Application vulnerability detection targets specific running process instances. If a server runs multiple instances of a process with the same vulnerability, such as two identical Tomcat services on different ports, the system reports a separate vulnerability for each instance. If the vulnerable software is installed but its corresponding process is not running, the vulnerability is not detected.
Why do scan results for vulnerabilities like Fastjson sometimes vary?
The detection of such vulnerabilities depends on whether their components, such as JAR packages, are loaded into a "runtime" state during the scan. In a dynamic loading model, the system identifies the vulnerability only when business logic calls the vulnerable component. Therefore, scan results may differ at different times.
NoteTo improve detection accuracy for these types of vulnerabilities, we recommend that you run periodic or multiple scans.

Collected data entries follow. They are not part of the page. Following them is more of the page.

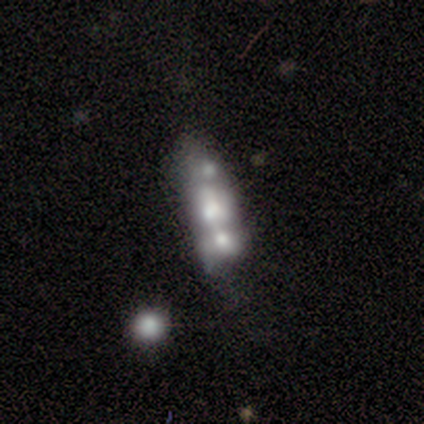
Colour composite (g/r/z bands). It shows a featured or disk galaxy (100%) with no bar (100%), no spiral arms (100%) and a large central bulge (50%, tied with small). Merging: minor disturbance (67%).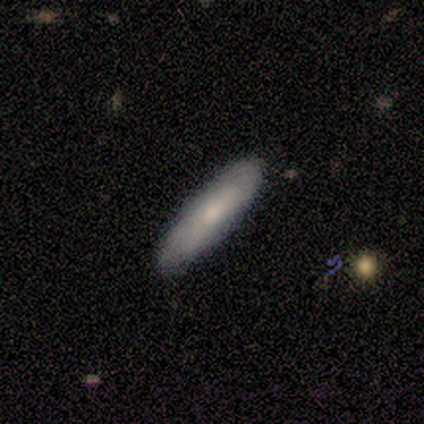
This is clearly a smooth galaxy (80%). How rounded: likely cigar-shaped (75%). Merging: clearly none (100%).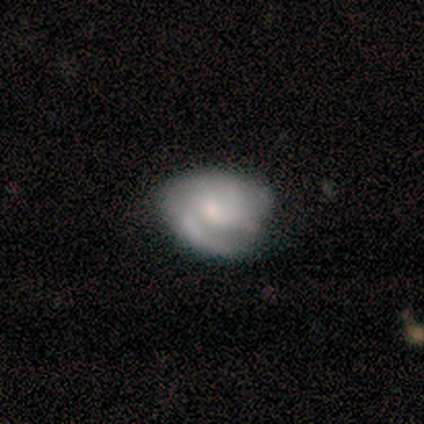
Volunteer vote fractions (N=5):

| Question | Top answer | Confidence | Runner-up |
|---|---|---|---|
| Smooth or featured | smooth | 60% | featured or disk (40%) |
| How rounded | round | 67% | in between (33%) |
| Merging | minor disturbance | 100% | — |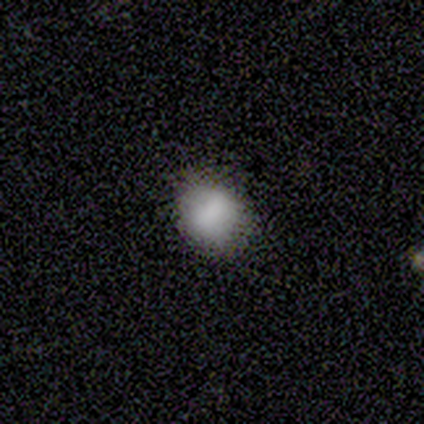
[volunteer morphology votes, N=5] Volunteers were most divided on "how rounded": in between: 60%, round: 40%, cigar-shaped: 0%. More confident: smooth or featured — smooth (100%); merging — none (60%).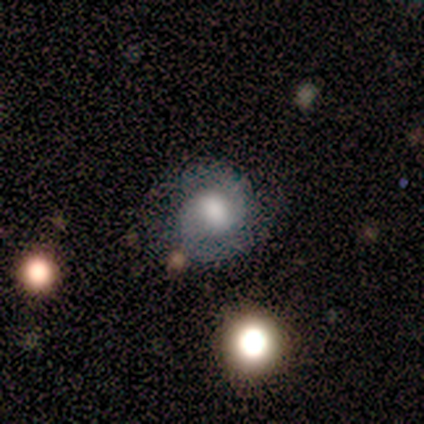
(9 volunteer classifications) Smooth or featured: featured or disk — 89% (smooth — 11%)
Edge-on disk: no — 100%
Bar: weak — 75% (strong — 12%)
Spiral arms: yes — 88% (no — 12%)
Spiral winding: tight — 71% (medium — 14%)
Spiral arm count: 2 — 100%
Bulge size: large — 50% (moderate — 38%)
Merging: none — 78% (minor disturbance — 22%)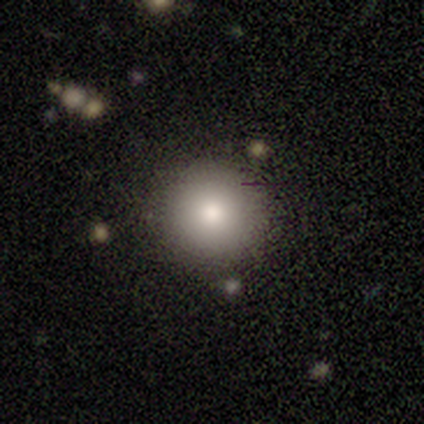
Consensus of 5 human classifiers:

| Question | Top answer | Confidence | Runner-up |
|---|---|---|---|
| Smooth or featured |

Why do vulnerability records for a host remain on the console after its agent goes offline?
When an agent goes offline, its previously detected vulnerability records are retained on the console. However, these records automatically become stale, and you cannot act on them (for example, remediate, verify, or delete them). Vulnerabilities automatically become stale after the following periods:
ImportantAll data is permanently deleted only if the Security Center service expires and is not renewed within 7 days.
Linux Software Vulnerability and Windows System Vulnerability: 3 days.
Web-CMS Vulnerability: 7 days.
Application Vulnerability: 30 days.
Urgent Vulnerability: 90 days.
Will a manual scan affect the automatic scanning schedule?
Running a manual one-click scan does not affect the existing automatic scan schedule. The two operate independently. Automatic scans, such as system vulnerability scans that run daily or every two days, continue on their scheduled cycles regardless of manual scans.
Performance impact and security
Do vulnerability scans or POCs for urgent vulnerabilities affect business systems?
Typically, no. The POCs from Security Center send only one or two harmless probe requests and do not perform any attacks or destructive actions. However, in rare cases where an application handles unexpected input poorly, a minimal, unknown risk might exist.
Why can a vulnerability scan trigger an out-of-memory (OOM) error?
The Security Center agent has a default memory limit of 200 MB. If memory usage during a scan exceeds this limit, the system's OOM mechanism terminates the detection process (ALiSecCheck) to conserve resources.
NoteThis limit is typically managed by a control group (cgroup) named
aegisRtap0. You can find related OOM information in the dmesg logs.This is normal behavior and does not indicate a system-wide memory shortage. No user intervention is required.
This type of Out of Memory (OOM) error results from a cgroup memory limit, not a system-wide memory shortage.
Scan scope and capabilities
What does the vulnerability scan cover?
Scanning covers both the system and application layers:
System layer: Linux Software Vulnerability and Windows System Vulnerability.
ImportantWindows System Vulnerability scanning supports only monthly security update patches.
Application layer: Web-CMS Vulnerability, Application Vulnerability, and Urgent Vulnerability.
How do I view the list of vulnerabilities that Security Center can detect?
Log on to the Security Center console.
In the left-side navigation pane, choose Vulnerabilities > Vulnerabilities. In the overview section, find the Disclosed Vulnerabilities card.
Click the total number of vulnerabilities on the card to view a list of all detectable vulnerabilities and their details.
Is detection for specific vulnerabilities like Elasticsearch supported?
Yes. You can view detection results for services like Elasticsearch on the Application Vulnerability page in the console.
NoteThis feature is available only for Subscription (Enterprise and Ultimate editions) and Pay-as-you-go (Host Protection and Hosts and Container Protection). If your current edition does not support this feature, upgrade your service.